Without that sanction, it is unlikely that personalities like Limbaugh, Dobson, and Robertson would have ever been considered newsworthy outside of the entertainment or religion pages. Certainly, without the sanction of Washington politicians, the New York Times and the Wall Street Journal would not be doing what amounts to PR for Limbaugh.

Instead, thanks to Washington and the slavish capitulation of congressmen like Phil Gingrey-R (who backed off of his justified criticism of Limbaugh after fans inundated his office with complaints), Americans who would not normally tune in to hear the opinions of an unschooled political shock-jock, are being inundated with his ridiculous, uninformed messages.

Businesses need tax cuts. The US corporate tax rate is obscene. It is the highest of all industrialized nations. It's 35%. Cut it. Cut it in half. - excerpt from Rush Limbaugh's stimulus plan.
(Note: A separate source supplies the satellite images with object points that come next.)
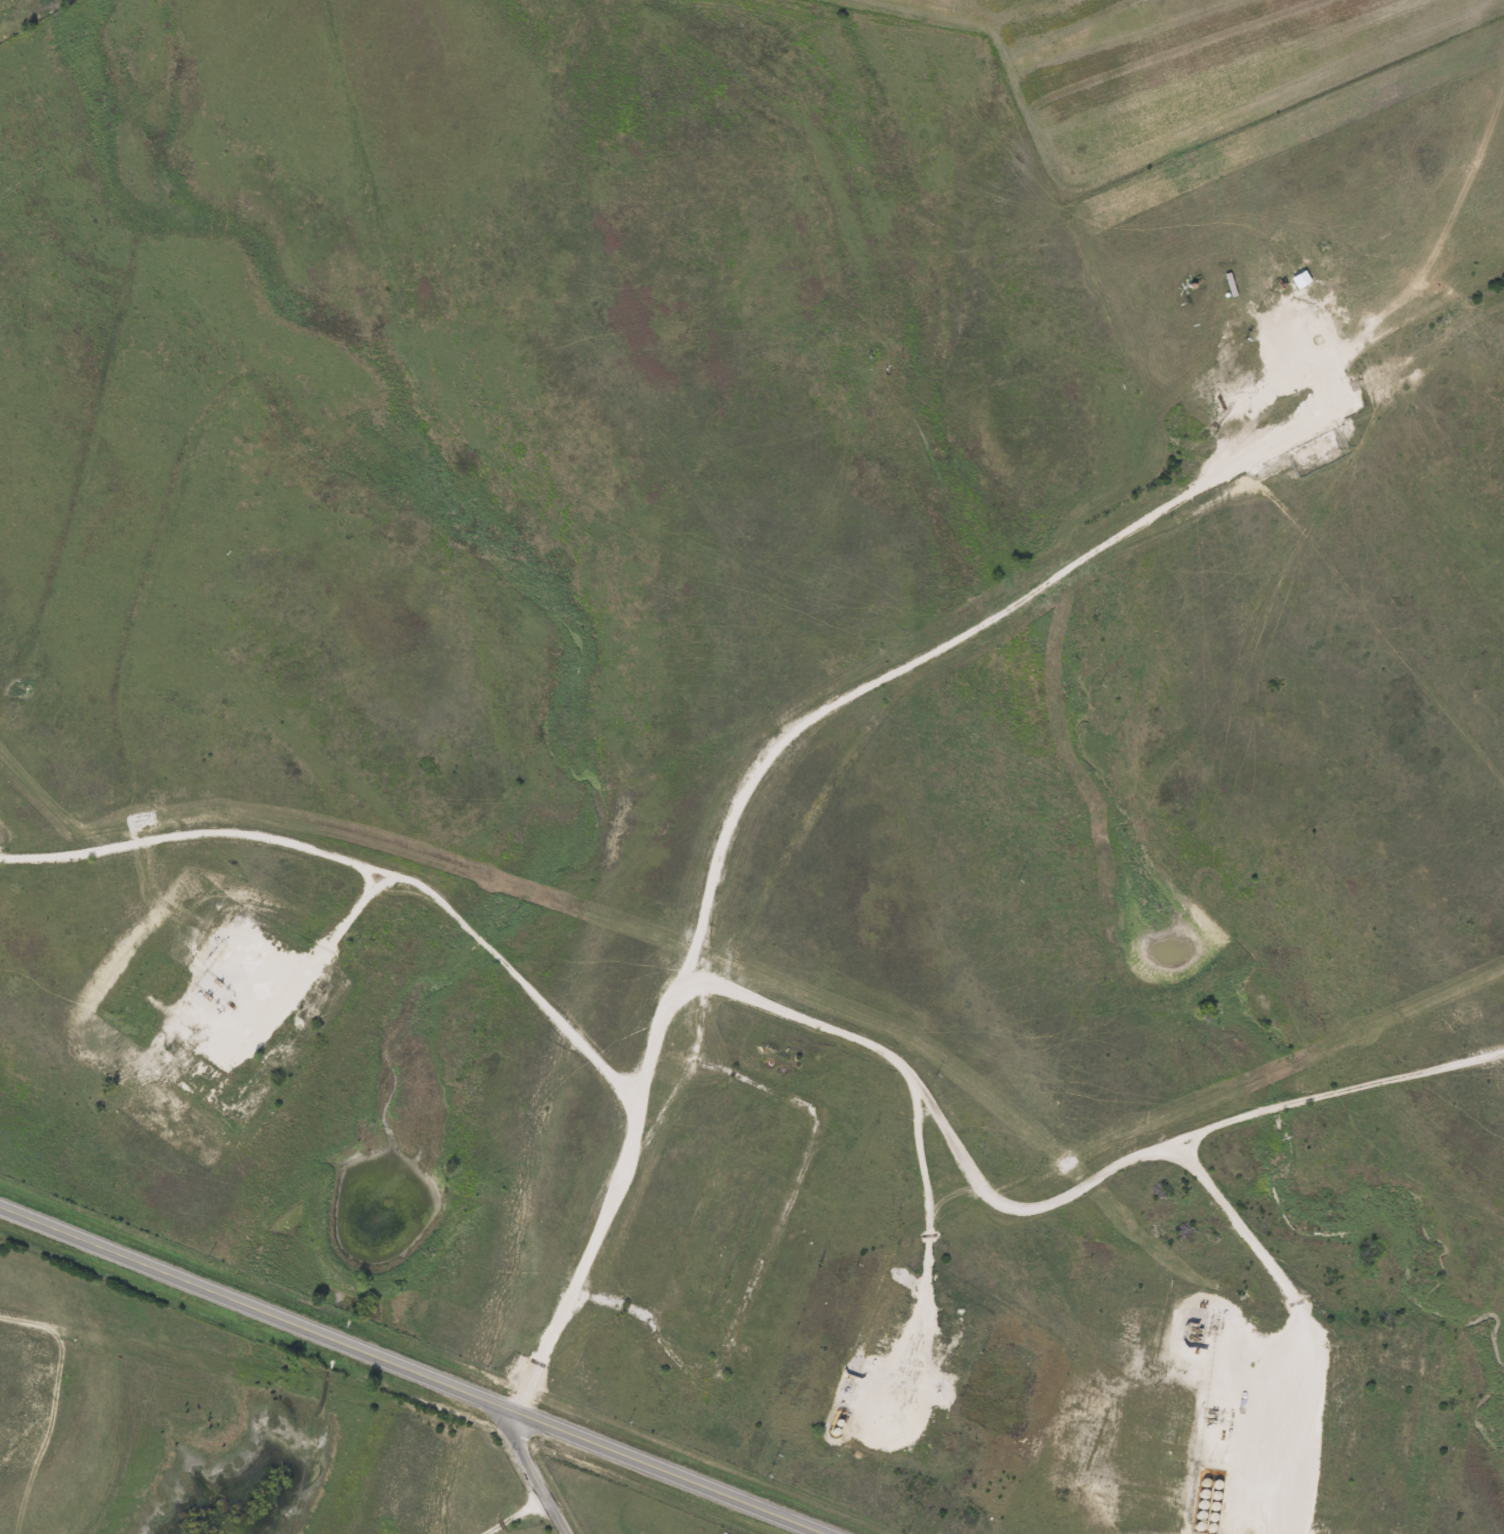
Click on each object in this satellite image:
road: (751, 776)
road: (363, 865)
road: (1058, 1202)
road: (925, 1236)
road: (1279, 1276)
road: (406, 1369)
road: (525, 1475)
Taking his cue from dogmatic Republicans who can't stop repeating the mantra of corporate tax cuts long enough to address the truth, Limbaugh used his PR opportunity to mislead more Americans than usual. The 35% tax rate is born from a paper figure that has little to do with the reality of what corporations actually pay. At the risk of repeating information that seems to bounce right off the collective conscience of the dittoheads, the fact is that despite the high bracket tax rate on paper, many corporations pay no taxes at all, and those that do pay, don't pay anywhere near 35% after deductions, incentives, and loopholes.
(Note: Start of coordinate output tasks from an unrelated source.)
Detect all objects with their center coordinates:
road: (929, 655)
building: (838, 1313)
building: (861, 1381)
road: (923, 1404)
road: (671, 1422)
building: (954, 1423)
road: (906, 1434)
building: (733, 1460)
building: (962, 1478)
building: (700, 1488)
America has known many charismatic media personalities but Republican politicians, perhaps still impressed by the number of conservative evangelicals thought to be delivered by television and radio preachers in the Reagan and Bush years (as if they would have voted otherwise), seem especially inclined to lend credence to Rush Limbaugh, even at the expense of their own reputations outside of the Republican party.
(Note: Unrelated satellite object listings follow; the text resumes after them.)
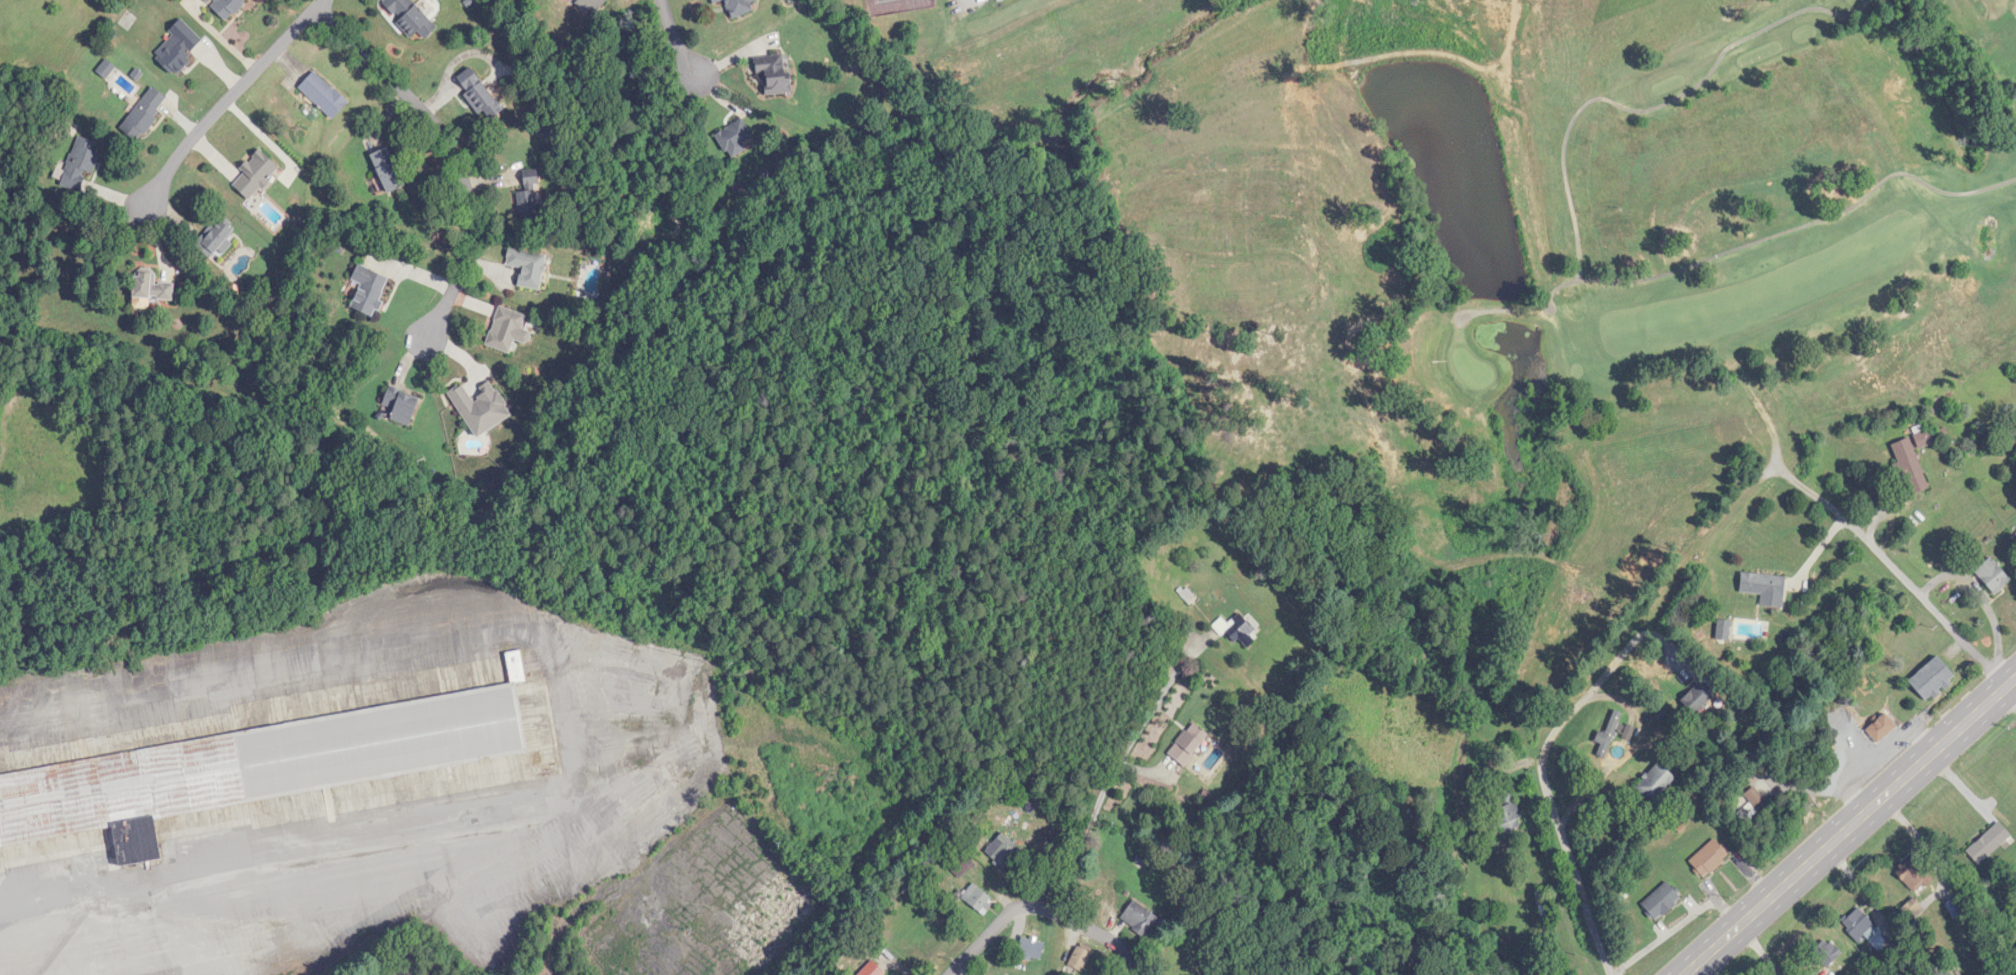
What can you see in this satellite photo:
building: (998, 0)
building: (716, 1)
building: (594, 4)
building: (226, 7)
building: (739, 7)
building: (410, 17)
road: (673, 39)
building: (179, 47)
building: (775, 74)
building: (324, 95)
building: (482, 97)
road: (229, 98)
building: (145, 113)
building: (735, 138)
road: (452, 153)
building: (81, 164)
building: (388, 170)
building: (256, 174)
building: (529, 200)
building: (216, 238)
building: (529, 268)
building: (152, 288)
building: (369, 290)
building: (509, 330)
building: (401, 405)
building: (482, 408)
building: (1924, 438)
building: (1910, 466)
building: (1993, 576)
building: (1765, 588)
road: (1924, 598)
building: (1724, 630)
building: (1239, 631)
building: (1933, 679)
road: (1614, 695)
building: (1696, 699)
road: (2008, 699)
building: (1882, 729)
building: (1609, 735)
building: (1189, 745)
building: (247, 770)
road: (1110, 777)
building: (1656, 783)
road: (1849, 827)
building: (1989, 843)
road: (1924, 845)
building: (1710, 858)
building: (1915, 874)
building: (977, 898)
road: (1583, 900)
building: (1662, 900)
road: (1042, 907)
building: (1138, 918)
building: (1860, 925)
road: (551, 942)
building: (1031, 948)
building: (1826, 953)
building: (1081, 958)
building: (873, 970)
road: (546, 974)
I don't think President Obama was being flip when he told congressional leaders that "You can't just listen to Rush Limbaugh and get things done." Rather, it seems he might have been responding to the lack of original thought and leadership within the Republican party, and the seeming eagerness of Republican politicians to hand the intellectual reins of their platform over to whatever colorful pundit they think can best deliver them voters in the next election. If it's a strategy, it would seem to be one as disastrous as the Palin pick, and if it's a habit, it's one that surely needs breaking if the Republican party is to recover from the Bush years with any integrity.